» What this task involves: Every line from the one with "X38500Y-45250D03*" to the one with "X21500Y-38250D01*", including those two, is to be copied exactly; all other lines of the entries below are left out.

Material supplied Start Marker

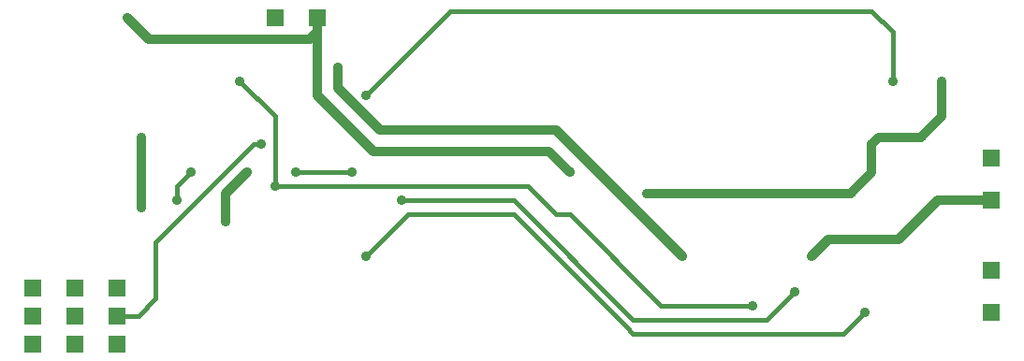
<source format=gbl>
G04 (created by PCBNEW (2013-may-18)-stable) date Sat 11 Jan 2014 02:32:35 PM CET*
%MOIN*%
G04 Gerber Fmt 3.4, Leading zero omitted, Abs format*
%FSLAX34Y34*%
G01*
G70*
G90*
G04 APERTURE LIST*
%ADD10C,0.00590551*%
%ADD11R,0.06X0.06*%
%ADD12C,0.035*%
%ADD13C,0.032*%
%ADD14C,0.016*%
G04 APERTURE END LIST*
G54D10*
G54D11*
X12875Y-45125D03*
X11375Y-46125D03*
X45500Y-44500D03*
X21500Y-35500D03*
X14375Y-47125D03*
X20000Y-35500D03*
X12875Y-46125D03*
X11375Y-45125D03*
X12875Y-47125D03*
X14375Y-45125D03*
X11375Y-47125D03*
X14375Y-46125D03*
X45500Y-46000D03*
X45500Y-40500D03*
X45500Y-42000D03*
G54D12*
X30500Y-41000D03*
X33250Y-41750D03*
X43750Y-37750D03*
X14750Y-35500D03*
X37000Y-45750D03*
X20000Y-41500D03*
X18750Y-37750D03*
X23250Y-38250D03*
X42000Y-37750D03*
X20750Y-41000D03*
X22750Y-41000D03*
X39100Y-44000D03*
X19500Y-40000D03*
X15250Y-39750D03*
X15250Y-42250D03*
X22250Y-37250D03*
X34500Y-44000D03*
X18250Y-42750D03*
X19000Y-41000D03*
X24500Y-42000D03*
X38500Y-45250D03*
X23250Y-44000D03*
X41000Y-46000D03*
X16500Y-42000D03*
X17000Y-41000D03*
G54D13*
X29750Y-40250D02*
X30500Y-41000D01*
X28750Y-40250D02*
X29750Y-40250D01*
X23500Y-40250D02*
X28750Y-40250D01*
X21500Y-38250D02*
X23500Y-40250D01*
X21500Y-35500D02*
X21500Y-38250D01*
X41250Y-40250D02*
X41250Y-40000D01*
X41250Y-40000D02*
X41500Y-39750D01*
X41500Y-39750D02*
X41750Y-39750D01*
X40500Y-41750D02*
X33250Y-41750D01*
X41250Y-41000D02*
X40500Y-41750D01*
X41250Y-40250D02*
X41250Y-41000D01*
X43000Y-39750D02*
X41750Y-39750D01*
X43750Y-39000D02*
X43000Y-39750D01*
X43750Y-37750D02*
X43750Y-39000D01*
X21500Y-35500D02*
X21500Y-36000D01*
X15500Y-36250D02*
X14750Y-35500D01*
X21250Y-36250D02*
X15500Y-36250D01*
X21500Y-36000D02*
X21250Y-36250D01*
G54D14*
X37000Y-45750D02*
X33750Y-45750D01*
X33750Y-45750D02*
X30500Y-42500D01*
X30500Y-42500D02*
X30000Y-42500D01*
X30000Y-42500D02*
X29000Y-41500D01*
X29000Y-41500D02*
X20000Y-41500D01*
X20000Y-39000D02*
X20000Y-41500D01*
X18750Y-37750D02*
X20000Y-39000D01*
X23250Y-38250D02*
X26250Y-35250D01*
X41250Y-35250D02*
X26250Y-35250D01*
X42000Y-36000D02*
X41250Y-35250D01*
X42000Y-36250D02*
X42000Y-36000D01*
X42000Y-37750D02*
X42000Y-36250D01*
X20750Y-41000D02*
X21000Y-41000D01*
X22750Y-41000D02*
X21000Y-41000D01*
X21000Y-41000D02*
X20750Y-41000D01*
G54D13*
X45500Y-42000D02*
X43600Y-42000D01*
X39700Y-43400D02*
X39100Y-44000D01*
X42200Y-43400D02*
X39700Y-43400D01*
X43600Y-42000D02*
X42200Y-43400D01*
G54D14*
X15750Y-43750D02*
X15750Y-43500D01*
X15750Y-43750D02*
X15750Y-45500D01*
X15750Y-45500D02*
X15125Y-46125D01*
X14375Y-46125D02*
X15125Y-46125D01*
X19250Y-40000D02*
X19500Y-40000D01*
X15750Y-43500D02*
X19250Y-40000D01*
G54D13*
X15250Y-42250D02*
X15250Y-39750D01*
X30000Y-39500D02*
X34500Y-44000D01*
X23750Y-39500D02*
X30000Y-39500D01*
X22250Y-38000D02*
X23750Y-39500D01*
X22250Y-37250D02*
X22250Y-38000D01*
X18250Y-41750D02*
X18250Y-42750D01*
X19000Y-41000D02*
X18250Y-41750D01*
G54D14*
X38500Y-45250D02*
X37500Y-46250D01*
X37500Y-46250D02*
X32750Y-46250D01*
X32750Y-46250D02*
X28500Y-42000D01*
X28500Y-42000D02*
X24500Y-42000D01*
X40500Y-46500D02*
X40250Y-46750D01*
X23250Y-44000D02*
X24750Y-42500D01*
X24750Y-42500D02*
X28500Y-42500D01*
X28500Y-42500D02*
X32500Y-46500D01*
X40500Y-46500D02*
X41000Y-46000D01*
X32750Y-46750D02*
X32500Y-46500D01*
X40250Y-46750D02*
X32750Y-46750D01*
X16500Y-41500D02*
X16500Y-42000D01*
X17000Y-41000D02*
X16500Y-41500D01*
M02*

</source>
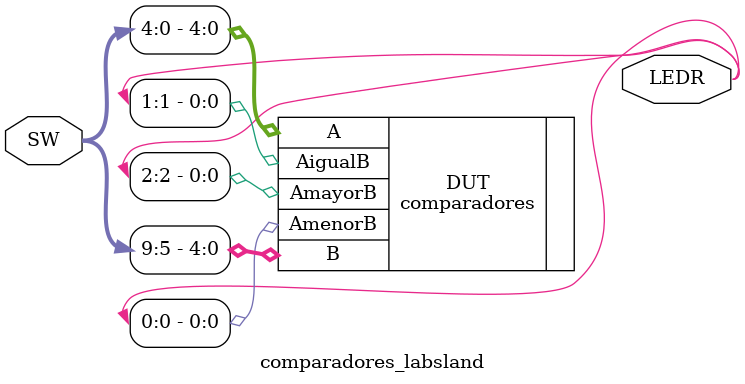
<source format=v>
module comparadores_labsland(
//entradas y salidas
//modo tipo ancho nombre
 input  [9:0] SW,
 output [2:0] LEDR
);
//********************************
//conexion del circuito
comparadores DUT(
.A(SW[4:0]),
.B(SW[9:5]),
.AmayorB(LEDR[2]),
.AmenorB(LEDR[0]),
.AigualB(LEDR[1])
);

endmodule
</source>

Material supplied End Marker

» Solution for this problem:
X38500Y-45250D03*
X23250Y-44000D03*
X41000Y-46000D03*
X16500Y-42000D03*
X17000Y-41000D03*
G54D13*
X29750Y-40250D02*
X30500Y-41000D01*
X28750Y-40250D02*
X29750Y-40250D01*
X23500Y-40250D02*
X28750Y-40250D01*
X21500Y-38250D02*
X23500Y-40250D01*
X21500Y-35500D02*
X21500Y-38250D01*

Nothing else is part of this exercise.